- Directed by: Oswald Mitchell
- Written by: Michael Barringer
- Based on: the story by Jack Clifford & Con West
- Produced by: Wallace Orton
- Starring: Jack Warner; Claude Hulbert; Beryl Orde;
- Cinematography: James Wilson
- Edited by: Jack Harris; Fergus McDonell;
- Music by: Kennedy Russell (uncredited)
- Production company: British National Films
- Distributed by: Anglo-American Film Corporation (UK)
- Release date: 25 October 1943 (UK);
- Running time: 85 minutes
- Country: United Kingdom
- Language: English

= The Dummy Talks =

1943 British film by Oswald Mitchell

The Dummy Talks is a 1943 British crime film directed by Oswald Mitchell and starring Jack Warner, Claude Hulbert and Beryl Orde. It was written by Michael Barringer, and marked the film debut of Jack Warner.

==Synopsis==
Set over the course of one night, the story takes place in and around a London theatre. A series of contemporary acts are seen both performing on stage and socialising backstage. The murder of a ventriloquist takes place and two policemen, who happen to be at the theatre tracking a banknote forger, set to work finding the culprit. Ultimately, the key suspects are rounded up and a mind-reader puts on a show to reveal the killer. He's helped by a midget dressed as the dummy, hence the title.

==Cast==
- Jack Warner as Jack
- Claude Hulbert as Victor Harbord
- Beryl Orde as Beryl
- Evelyn Darvell as Peggy
- Hy Hazell as Maya (credited as Derna Hazell)
- Manning Whiley as Russell Warren
- Charles Carson as Marvello ("The Man With the Radio Mind")
- G. H. Mulcaster as Piers Harriman
- John Carol as Jimmy Royce
- Gordon Edwards as Marcus
- Max Earl as Yates
- Ivy Benson and her All Ladies Band as themselves
- Frederick Sylvester & Nephew (Eric Mudd also played the "dummy") as themselves
- Tommy Manley & Florence Austin ("Music Hath Charms") as themselves
- Cecil Ayres with the Skating Avalons as themselves
- Mann & Read ("Jugglers with Fun") as themselves
- Five Lai Founs ("Modern Chinese Wonders") as themselves
- Jeannie White and her Stepsisters as themselves

==Critical reception==
The Monthly Film Bulletin wrote: "The rather flimsy story has been contrived as a peg on which to hang a number of well-known musichall turns. Jack Warner, Beryl Orde, and half a dozen other well-known artistes are shown doing their acts, and this rather upsets the film's continuity. The principal protagonists in the plot are Claude Hulbert, who gives one of his usual performances as a scatterbrained war reserve policeman; G. H. Mulcaster, who is a rather too sinister detective; and Beryl Orde, who shows that she has an attractive screen as well as radio personality."

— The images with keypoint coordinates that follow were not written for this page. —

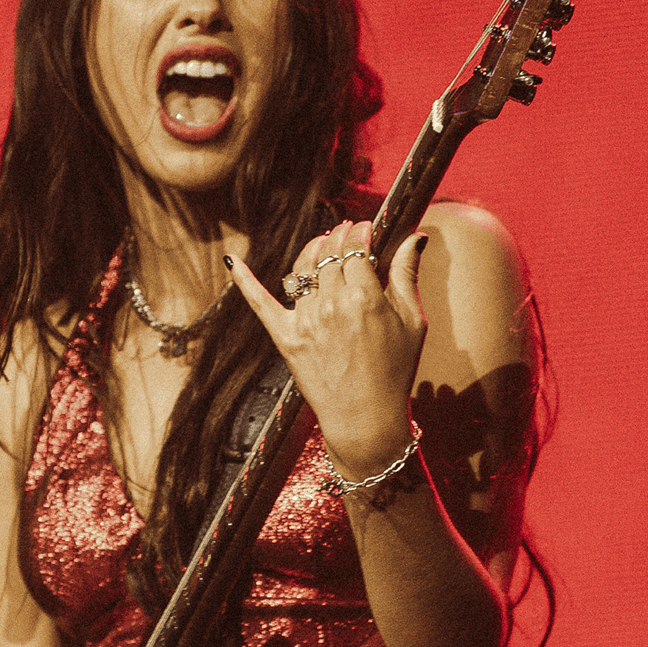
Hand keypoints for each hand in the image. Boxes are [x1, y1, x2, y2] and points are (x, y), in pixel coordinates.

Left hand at [229, 220, 428, 476]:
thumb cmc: (395, 370)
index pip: (357, 248)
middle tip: (346, 231)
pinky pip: (260, 302)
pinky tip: (232, 261)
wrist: (366, 417)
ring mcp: (306, 319)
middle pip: (330, 255)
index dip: (361, 233)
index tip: (366, 229)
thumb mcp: (412, 322)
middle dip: (339, 238)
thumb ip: (407, 275)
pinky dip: (244, 281)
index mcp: (366, 297)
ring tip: (321, 244)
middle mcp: (332, 303)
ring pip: (302, 269)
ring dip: (312, 251)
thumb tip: (415, 236)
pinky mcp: (285, 336)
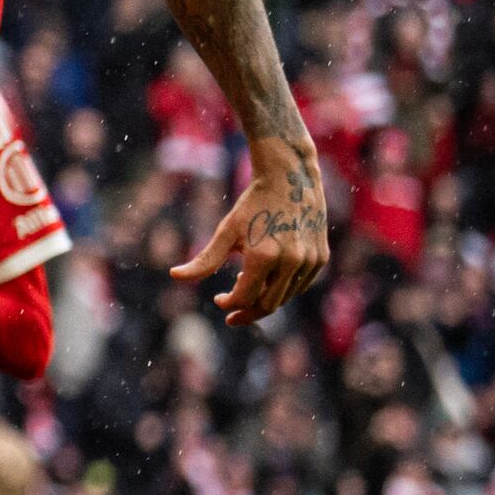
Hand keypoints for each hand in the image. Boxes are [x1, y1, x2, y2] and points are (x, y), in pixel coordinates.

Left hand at [172, 134, 328, 327]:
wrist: (290, 179)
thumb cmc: (252, 205)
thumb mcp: (226, 231)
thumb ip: (204, 260)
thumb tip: (174, 276)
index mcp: (264, 256)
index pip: (245, 298)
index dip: (229, 305)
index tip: (219, 300)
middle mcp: (291, 261)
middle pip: (268, 304)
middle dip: (248, 312)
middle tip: (232, 314)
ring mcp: (309, 260)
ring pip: (285, 296)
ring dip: (264, 299)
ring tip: (247, 285)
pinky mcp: (321, 257)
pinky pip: (300, 285)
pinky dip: (283, 288)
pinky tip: (268, 279)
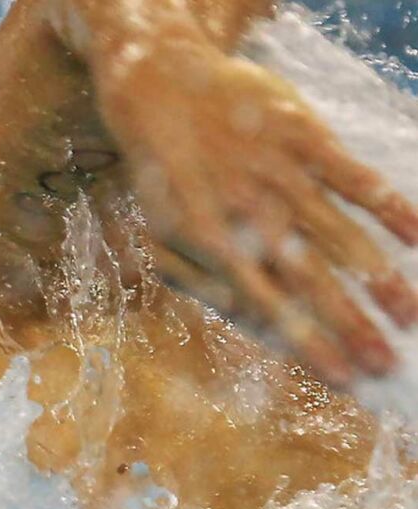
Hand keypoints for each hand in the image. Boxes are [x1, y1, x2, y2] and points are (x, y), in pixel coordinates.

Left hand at [97, 39, 417, 385]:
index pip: (268, 304)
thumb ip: (200, 279)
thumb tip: (244, 322)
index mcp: (210, 241)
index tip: (343, 377)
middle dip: (350, 324)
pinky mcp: (301, 135)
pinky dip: (387, 204)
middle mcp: (249, 210)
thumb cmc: (161, 173)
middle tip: (386, 362)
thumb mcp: (160, 232)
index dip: (307, 342)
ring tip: (408, 316)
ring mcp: (278, 172)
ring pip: (339, 233)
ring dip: (377, 278)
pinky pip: (352, 174)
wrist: (159, 88)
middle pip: (310, 278)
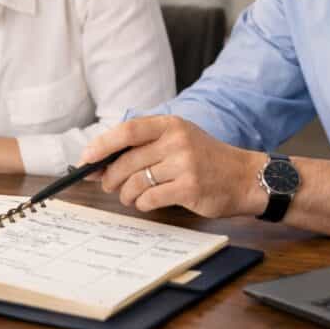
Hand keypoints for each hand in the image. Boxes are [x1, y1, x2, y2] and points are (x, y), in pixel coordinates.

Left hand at [80, 115, 266, 217]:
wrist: (243, 177)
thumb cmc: (204, 159)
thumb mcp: (178, 140)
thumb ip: (143, 147)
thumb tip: (99, 163)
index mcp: (171, 124)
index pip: (128, 130)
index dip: (102, 144)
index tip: (86, 158)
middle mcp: (176, 141)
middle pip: (127, 160)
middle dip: (110, 177)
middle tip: (108, 185)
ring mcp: (184, 164)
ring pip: (135, 182)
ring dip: (126, 194)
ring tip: (130, 196)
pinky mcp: (190, 188)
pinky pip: (150, 199)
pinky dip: (142, 204)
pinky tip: (147, 202)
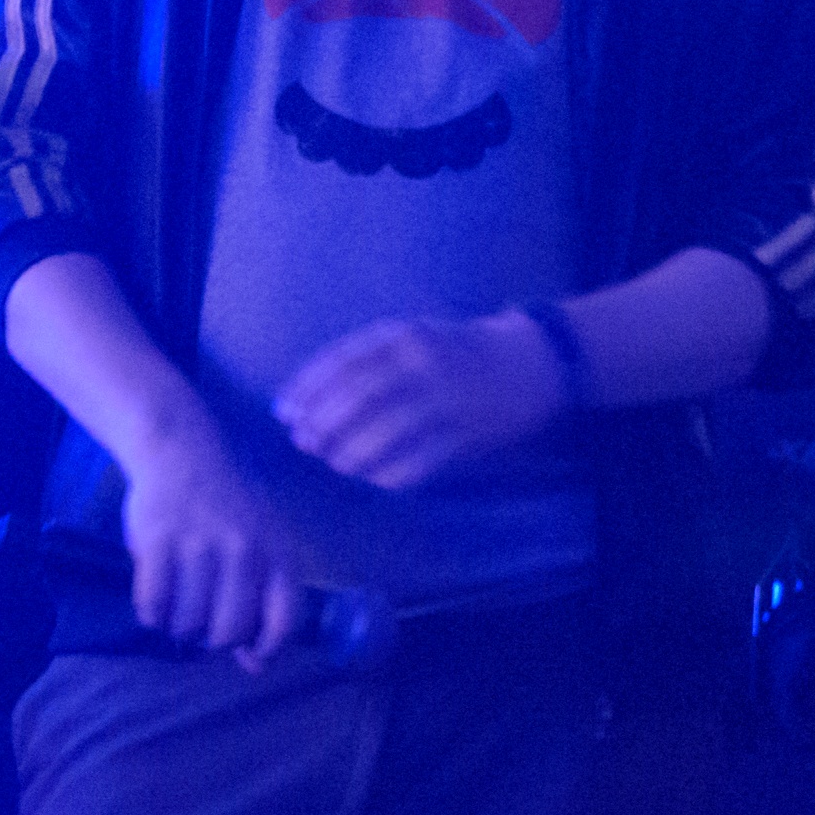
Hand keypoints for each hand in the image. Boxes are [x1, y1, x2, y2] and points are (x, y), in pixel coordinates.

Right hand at [112, 405, 302, 665]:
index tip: (250, 653)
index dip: (268, 648)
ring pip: (188, 623)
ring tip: (179, 609)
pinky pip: (153, 605)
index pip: (283, 620)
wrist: (182, 448)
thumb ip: (264, 599)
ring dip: (180, 628)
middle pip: (228, 632)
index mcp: (277, 549)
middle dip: (213, 641)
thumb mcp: (262, 539)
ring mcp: (199, 544)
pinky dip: (152, 614)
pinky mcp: (158, 541)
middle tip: (203, 626)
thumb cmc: (229, 503)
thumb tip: (257, 666)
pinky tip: (156, 602)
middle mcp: (243, 549)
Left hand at [278, 312, 566, 491]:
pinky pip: (418, 461)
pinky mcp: (467, 434)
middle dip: (324, 424)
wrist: (530, 362)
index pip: (343, 362)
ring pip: (385, 432)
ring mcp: (448, 400)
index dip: (308, 389)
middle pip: (359, 398)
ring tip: (335, 463)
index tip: (285, 413)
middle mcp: (425, 364)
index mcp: (406, 335)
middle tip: (305, 443)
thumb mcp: (414, 337)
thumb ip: (368, 360)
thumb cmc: (457, 351)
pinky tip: (373, 479)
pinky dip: (389, 474)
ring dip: (351, 453)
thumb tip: (309, 399)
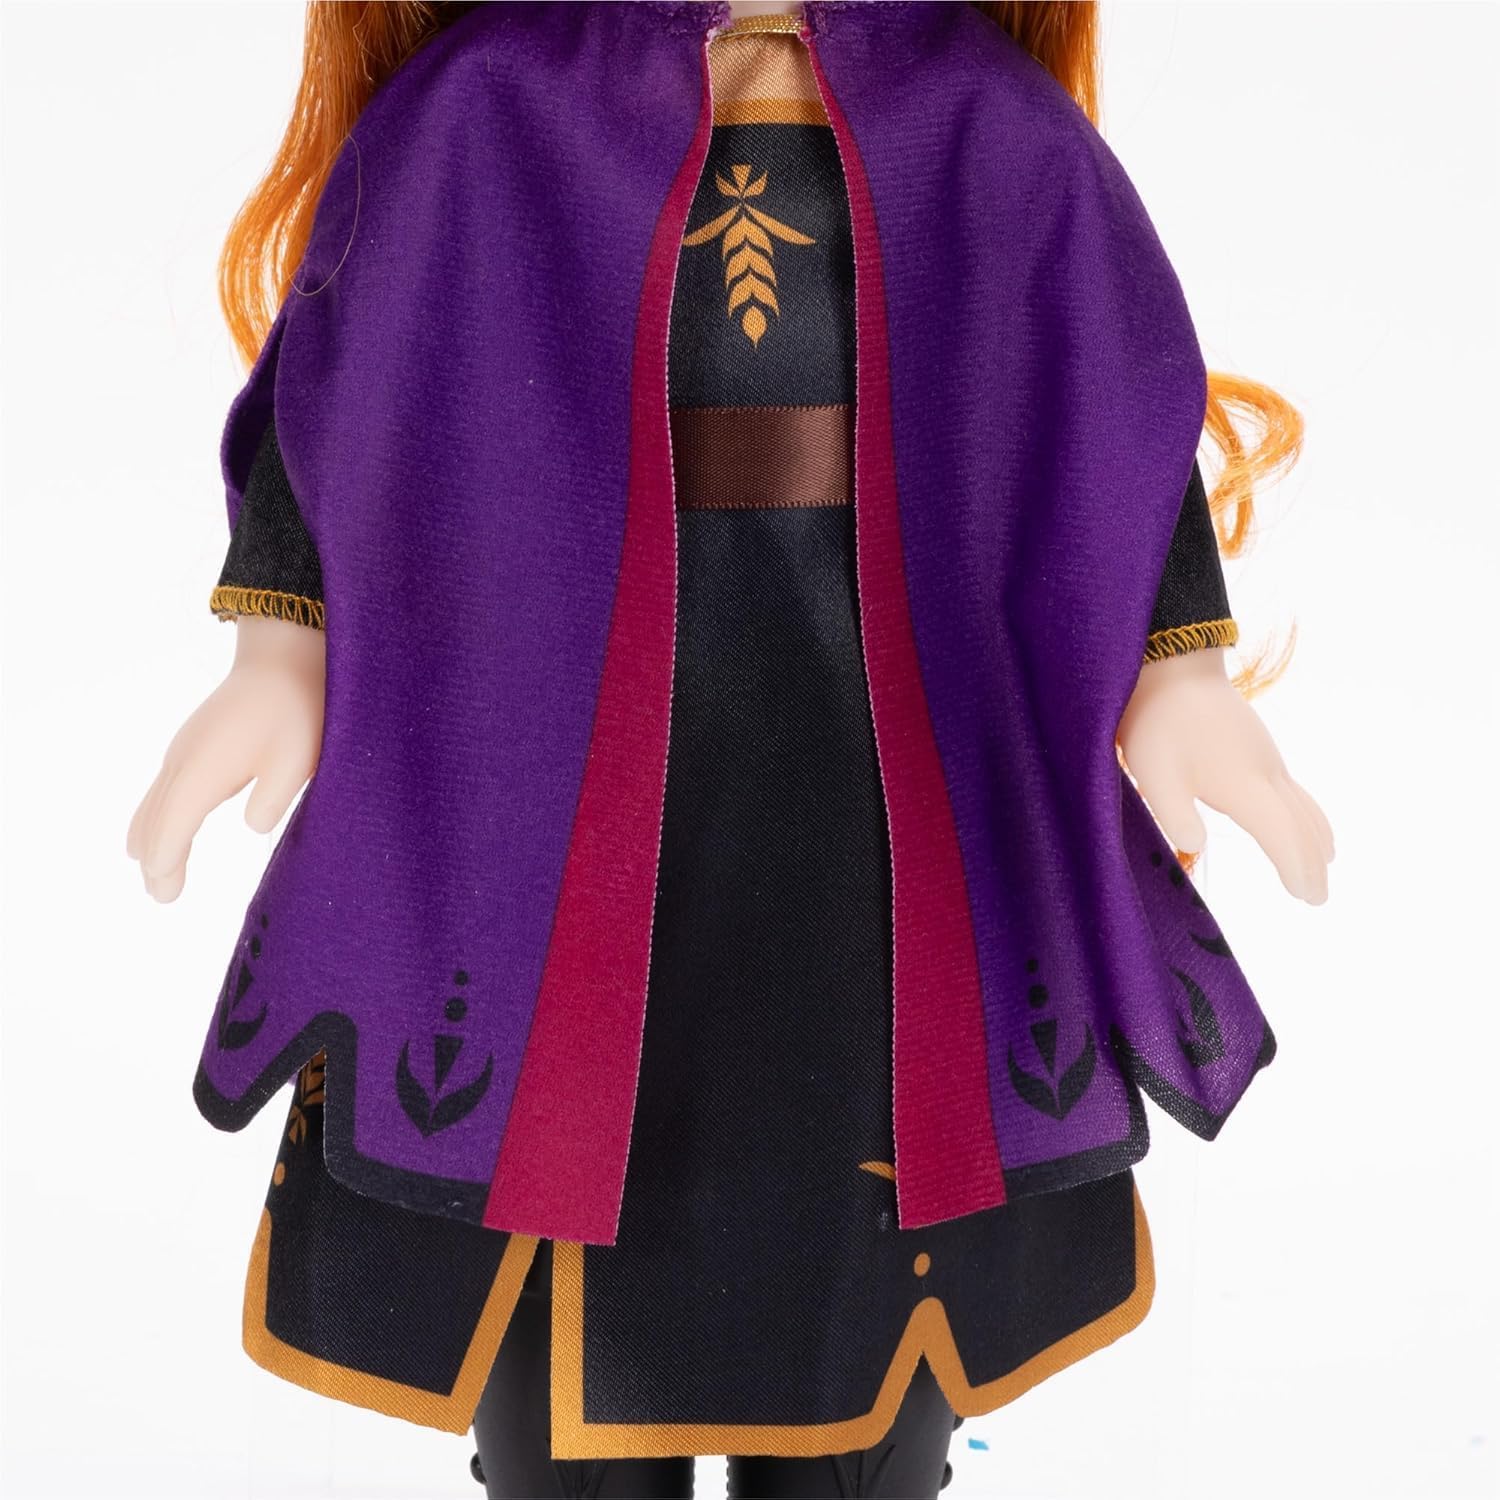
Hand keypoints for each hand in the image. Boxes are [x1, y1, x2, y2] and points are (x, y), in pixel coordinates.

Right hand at [126, 615, 325, 902]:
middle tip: (161, 896)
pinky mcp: (193, 742)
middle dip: (155, 860)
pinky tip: (161, 824)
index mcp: (202, 772)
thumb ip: (273, 800)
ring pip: (154, 803)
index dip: (165, 865)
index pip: (171, 830)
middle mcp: (181, 761)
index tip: (165, 896)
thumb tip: (252, 826)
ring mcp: (184, 749)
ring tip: (152, 870)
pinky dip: (158, 814)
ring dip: (152, 837)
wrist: (285, 655)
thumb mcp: (297, 761)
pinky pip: (163, 788)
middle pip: (155, 821)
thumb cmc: (298, 710)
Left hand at [1118, 647, 1333, 903]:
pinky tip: (1300, 818)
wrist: (1173, 664)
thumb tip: (1195, 846)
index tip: (1307, 898)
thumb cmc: (1156, 722)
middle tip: (1319, 898)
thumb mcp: (1153, 774)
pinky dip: (1307, 813)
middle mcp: (1266, 772)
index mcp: (1244, 785)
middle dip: (1312, 863)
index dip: (1295, 868)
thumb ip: (1174, 813)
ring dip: (1315, 837)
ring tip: (1325, 863)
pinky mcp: (1258, 745)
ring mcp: (1266, 756)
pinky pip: (1295, 789)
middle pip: (1302, 825)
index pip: (1282, 836)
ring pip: (1303, 804)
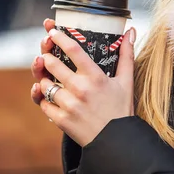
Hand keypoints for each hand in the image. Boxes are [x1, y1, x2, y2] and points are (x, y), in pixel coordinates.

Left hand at [30, 25, 136, 146]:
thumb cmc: (121, 110)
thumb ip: (127, 55)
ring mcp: (70, 105)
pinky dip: (43, 98)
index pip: (73, 50)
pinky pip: (43, 103)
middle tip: (46, 55)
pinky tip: (49, 95)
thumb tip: (130, 32)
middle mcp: (81, 89)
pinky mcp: (61, 120)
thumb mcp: (126, 81)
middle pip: (52, 64)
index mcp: (95, 77)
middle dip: (46, 57)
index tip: (52, 30)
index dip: (59, 37)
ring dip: (43, 78)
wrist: (116, 142)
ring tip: (47, 77)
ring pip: (44, 84)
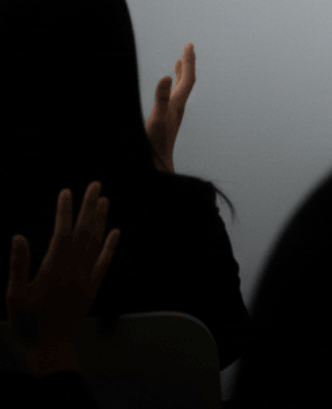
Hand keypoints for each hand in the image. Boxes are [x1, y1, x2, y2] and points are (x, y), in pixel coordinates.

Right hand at [7, 182, 119, 376]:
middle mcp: (74, 269)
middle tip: (95, 184)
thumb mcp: (14, 294)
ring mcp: (87, 277)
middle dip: (89, 206)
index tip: (66, 192)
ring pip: (96, 242)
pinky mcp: (94, 286)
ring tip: (104, 199)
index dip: (65, 211)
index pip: (62, 232)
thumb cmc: (28, 321)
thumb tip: (18, 237)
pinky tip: (116, 231)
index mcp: (53, 269)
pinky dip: (111, 246)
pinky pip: (105, 262)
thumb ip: (18, 264)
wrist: (49, 347)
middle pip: (84, 231)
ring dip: (101, 219)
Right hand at [145, 42, 195, 172]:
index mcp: (177, 104)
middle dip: (187, 64)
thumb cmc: (155, 145)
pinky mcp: (165, 122)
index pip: (188, 79)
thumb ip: (161, 98)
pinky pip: (171, 99)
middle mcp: (178, 108)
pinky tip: (166, 91)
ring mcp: (172, 115)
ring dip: (180, 75)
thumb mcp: (156, 118)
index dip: (188, 61)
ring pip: (179, 90)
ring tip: (178, 64)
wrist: (157, 168)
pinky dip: (170, 89)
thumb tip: (168, 75)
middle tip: (188, 49)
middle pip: (186, 81)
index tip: (189, 45)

Kine Weekly wrote: "It would not be quite accurate to say that variety never gets in the way of the development of thd erime theme, and other times when vaudeville appears to suffer irritating straight play interruptions, but although each department occasionally poaches on the other's preserves, ihe general effect, the overall picture, is both exciting and effective. 'I'hi stars, with their ready-made audiences, further increase ihe prospects of a sound British novelty attraction."

Britmovie noted "a number of genuine variety acts add a flavour of the period, although they provide rather too much of the film’s running time".

TV Guide called it "a weird but engaging second feature."